Problem to solve: Reproduce the data from its first line through the line containing "ルガーデン in Marunouchi 2025」へ行ってき", inclusive, changing "ウェブ制作" to "Web制作" and leaving everything else unaltered.
* * * * *
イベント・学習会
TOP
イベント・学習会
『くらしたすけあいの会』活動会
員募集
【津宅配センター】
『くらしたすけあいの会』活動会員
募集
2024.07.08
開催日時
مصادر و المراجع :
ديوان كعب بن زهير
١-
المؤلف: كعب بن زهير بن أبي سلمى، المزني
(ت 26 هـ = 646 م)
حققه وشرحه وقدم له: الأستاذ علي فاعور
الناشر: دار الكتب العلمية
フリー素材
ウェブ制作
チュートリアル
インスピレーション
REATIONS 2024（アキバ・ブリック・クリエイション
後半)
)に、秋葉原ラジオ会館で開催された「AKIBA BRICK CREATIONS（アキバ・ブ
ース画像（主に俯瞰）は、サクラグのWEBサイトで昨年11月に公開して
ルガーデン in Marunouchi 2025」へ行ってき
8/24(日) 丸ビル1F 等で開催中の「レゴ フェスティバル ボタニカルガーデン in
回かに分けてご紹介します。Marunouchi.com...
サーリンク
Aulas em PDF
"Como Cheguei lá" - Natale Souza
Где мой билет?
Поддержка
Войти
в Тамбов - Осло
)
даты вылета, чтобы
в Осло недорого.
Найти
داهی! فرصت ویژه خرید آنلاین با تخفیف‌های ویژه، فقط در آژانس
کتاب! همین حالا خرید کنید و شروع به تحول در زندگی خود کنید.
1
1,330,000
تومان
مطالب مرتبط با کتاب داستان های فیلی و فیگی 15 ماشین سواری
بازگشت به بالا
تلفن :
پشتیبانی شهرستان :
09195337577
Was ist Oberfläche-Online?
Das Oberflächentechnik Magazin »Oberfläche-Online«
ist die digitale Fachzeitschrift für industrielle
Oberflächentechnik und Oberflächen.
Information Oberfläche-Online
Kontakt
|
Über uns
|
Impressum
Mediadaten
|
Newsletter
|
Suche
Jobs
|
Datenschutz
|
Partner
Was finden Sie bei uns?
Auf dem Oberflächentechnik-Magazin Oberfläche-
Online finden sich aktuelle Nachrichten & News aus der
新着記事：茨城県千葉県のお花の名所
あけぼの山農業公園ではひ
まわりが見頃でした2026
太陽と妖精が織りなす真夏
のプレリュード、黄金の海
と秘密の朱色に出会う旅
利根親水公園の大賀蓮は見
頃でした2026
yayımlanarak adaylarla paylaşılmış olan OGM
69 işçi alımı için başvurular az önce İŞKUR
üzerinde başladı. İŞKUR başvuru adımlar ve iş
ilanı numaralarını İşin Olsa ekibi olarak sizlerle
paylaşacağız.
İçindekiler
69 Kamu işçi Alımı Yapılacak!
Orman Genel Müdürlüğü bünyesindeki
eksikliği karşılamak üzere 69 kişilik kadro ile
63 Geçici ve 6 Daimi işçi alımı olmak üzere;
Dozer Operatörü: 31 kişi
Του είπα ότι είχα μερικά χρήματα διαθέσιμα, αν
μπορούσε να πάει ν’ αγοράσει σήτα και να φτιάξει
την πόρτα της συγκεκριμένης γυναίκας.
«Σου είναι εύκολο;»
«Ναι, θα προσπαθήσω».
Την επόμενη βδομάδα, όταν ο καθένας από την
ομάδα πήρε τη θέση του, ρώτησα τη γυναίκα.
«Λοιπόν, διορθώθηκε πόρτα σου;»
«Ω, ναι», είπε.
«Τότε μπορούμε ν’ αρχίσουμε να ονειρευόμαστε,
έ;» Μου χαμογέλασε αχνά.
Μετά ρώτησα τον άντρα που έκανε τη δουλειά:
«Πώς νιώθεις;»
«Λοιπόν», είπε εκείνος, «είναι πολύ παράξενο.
* * * * *
Result below:
イベント・学習会
TOP
イベント・学習会
『くらしたすけあいの会』活動会
員募集
【津宅配センター】
『くらしたすけあいの会』活動会員
募集
2024.07.08
開催日時
مصادر و المراجع :
ديوان كعب بن زهير
١-
المؤلف: كعب بن زهير بن أبي سلمى، المزني
(ت 26 هـ = 646 م)
حققه وشرحه وقدم له: الأستاذ علي فاعور
الناشر: دار الكتب العلمية
フリー素材
Web制作
チュートリアル
インスピレーション
REATIONS 2024（アキバ・ブリック・クリエイション
後半)
)に、秋葉原ラジオ会館で開催された「AKIBA BRICK CREATIONS（アキバ・ブ
ース画像（主に俯瞰）は、サクラグのWEBサイトで昨年11月に公開して
ルガーデン in Marunouchi 2025」へ行ってき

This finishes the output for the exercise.